Our data engineering team extends and maintain the various data pipelines that are at the heart of our business.
We are a data-driven company which collects and processes more than 500GB of raw data daily. We leverage big data technologies such as Spark on AWS EMR to crunch these volumes of data and make it queryable.
During this internship you will assist the data engineering team with their responsibilities.
Our data engineers are responsible for the following topics:
- DataLake expansion & maintenance.
- Spark, Scala, AWS (EMR, Lambda, Elastic Search, Athena, …) , Apache Airflow.
- Infrastructure setup for data processing pipelines.
- EMR, Spark, Airflow, Automation, Docker, …
- Design and build big data processing architectures to build further use-cases (such as AI and machine learning) upon our data.
- AWS solutions/architecture design, Python, cost-awareness.
- Data Mart/Warehouse design to make our data more accessible for BI tools, marketing and analytics.
- SQL database/data warehouse design, Python, data modeling.
About the stack
Daltix is using big data technologies such as Spark, Airflow, Amazon Athena (Presto), Elastic Search & Snowflake to cope with the big amounts of data that it has to process & make accessible for analytics & the data science team on a daily basis.
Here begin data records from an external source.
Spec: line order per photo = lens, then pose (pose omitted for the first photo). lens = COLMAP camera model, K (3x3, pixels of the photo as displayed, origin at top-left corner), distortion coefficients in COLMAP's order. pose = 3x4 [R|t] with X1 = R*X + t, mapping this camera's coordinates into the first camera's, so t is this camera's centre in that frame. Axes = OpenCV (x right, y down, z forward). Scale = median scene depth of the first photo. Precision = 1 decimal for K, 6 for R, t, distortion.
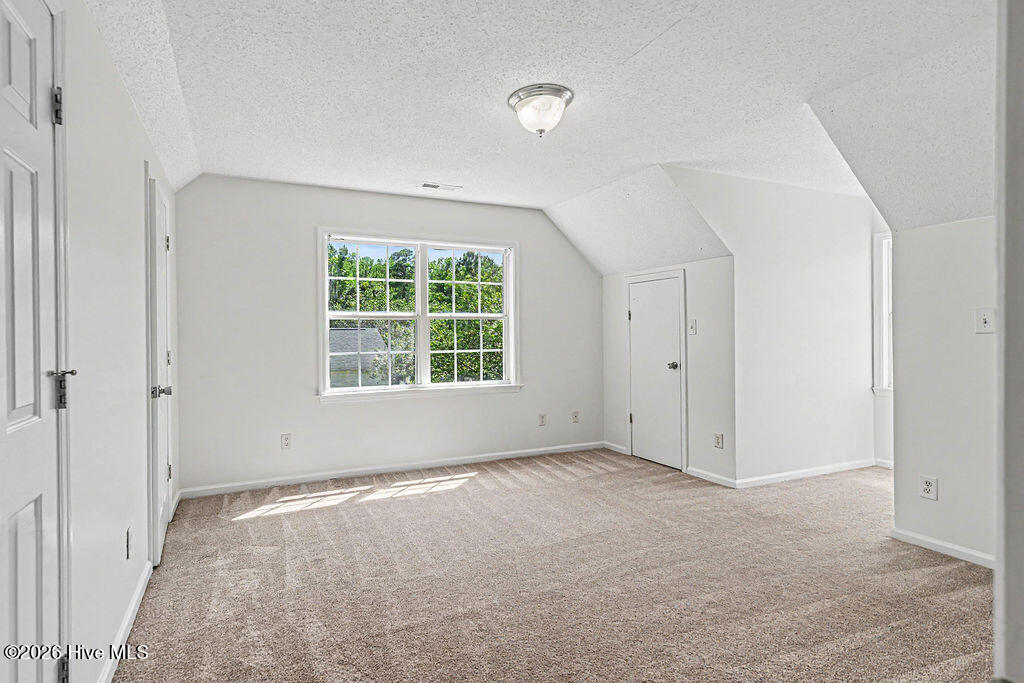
lens RADIAL K [[552.3, 0, 515.9], [0, 552.3, 341.5], [0, 0, 1]] dist [-0.003783, -0.002420]
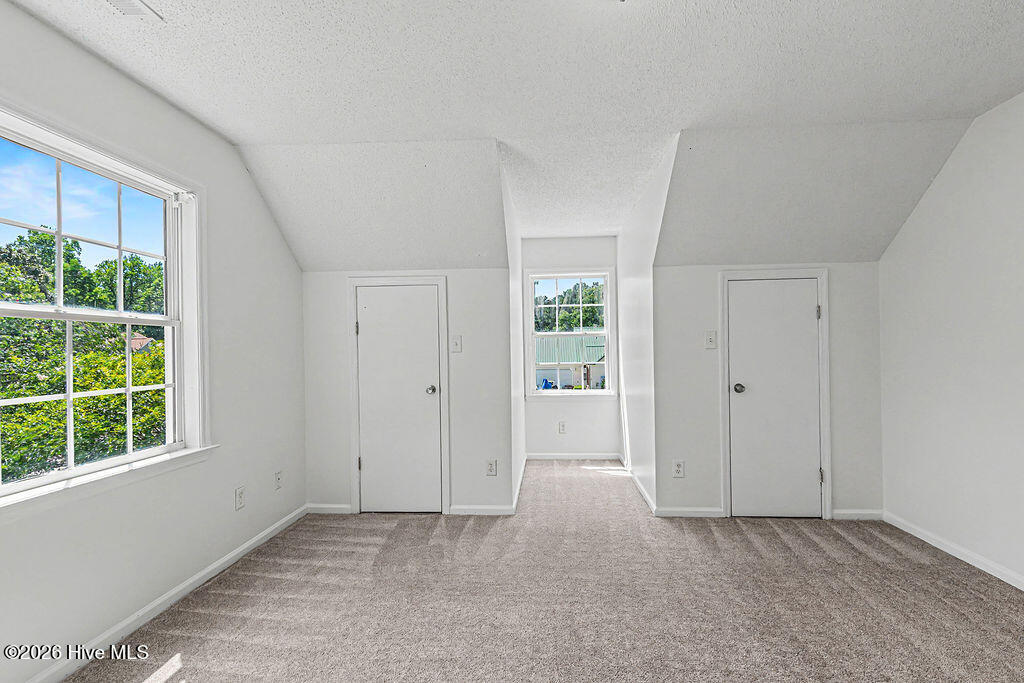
lens RADIAL K [[468.2, 0, 512.4], [0, 468.2, 349.5], [0, 0, 1]] dist [0.014700, 0.000238]
pose [[0.494649, -0.002075, 0.869090, -0.300928], [0.022622, 0.999689, -0.010489, -0.008137], [-0.868798, 0.024849, 0.494542, 0.599712]]
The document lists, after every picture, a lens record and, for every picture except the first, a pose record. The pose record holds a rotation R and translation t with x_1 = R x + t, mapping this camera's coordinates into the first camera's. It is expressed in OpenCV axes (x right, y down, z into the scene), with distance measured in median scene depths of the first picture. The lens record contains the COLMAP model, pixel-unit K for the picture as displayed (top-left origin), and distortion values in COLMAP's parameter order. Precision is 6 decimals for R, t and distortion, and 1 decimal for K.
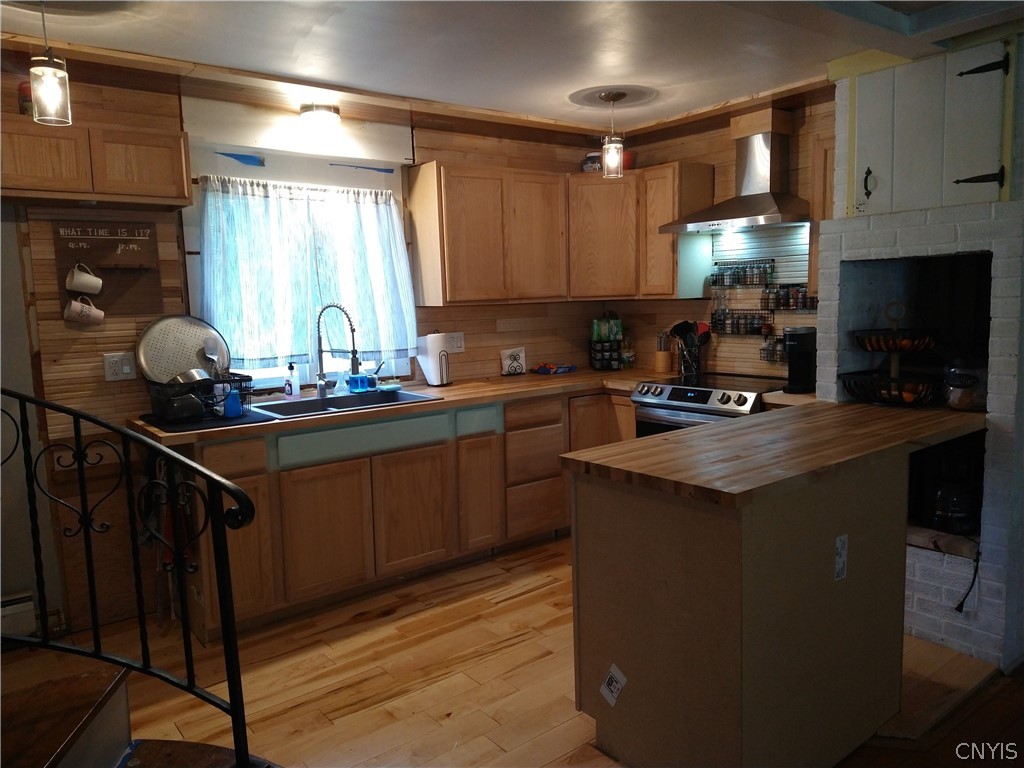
lens RADIAL K [[746.1, 0, 512.0], [0, 746.1, 384.0], [0, 0, 1]] dist [0.095656, -0.142818]
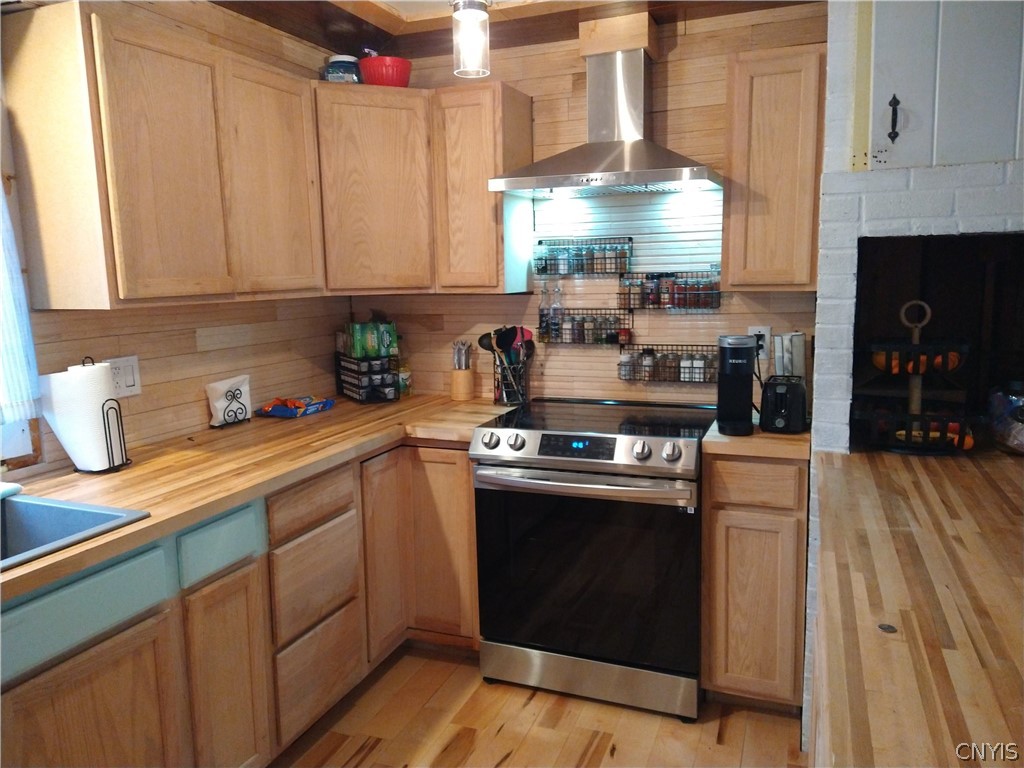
lens RADIAL K [[746.1, 0, 512.0], [0, 746.1, 384.0], [0, 0, 1]] dist [0.095656, -0.142818]
pose [[0.862374, -0.064886, 0.502097, -0.110632], [0.057074, 0.997891, 0.030931, -0.053416], [-0.503045, 0.001982, 0.864258, 0.423767]]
This is not an easy task as the volume of the data grows on a daily basis.
Being able to make huge sets of data easily analyzable & available for different use-cases one of our main challenges here as well as building tools to monitor & guard the quality of the data.
In order to qualify for this internship we have some requirements.
- 3 years of university experience in computer engineering (or relevant computer engineering degree).
- Good experience & exposure to Python programming.
- Understanding of databases & SQL.
- Highly proficient in spoken and written English.
Ideally you also…
- Solid programming experience in Python.
- Experience building on top of Amazon Web Services.
- Some experience with big data technologies (such as ElasticSearch, Spark, Hadoop, Airflow, Cassandra).
What we can offer?
- Health Insurance
- Direct impact in the company
- Meal allowance
- Flexible working hours
- Free fruit, tea, coffee and snacks
- Occasional drinks and other team events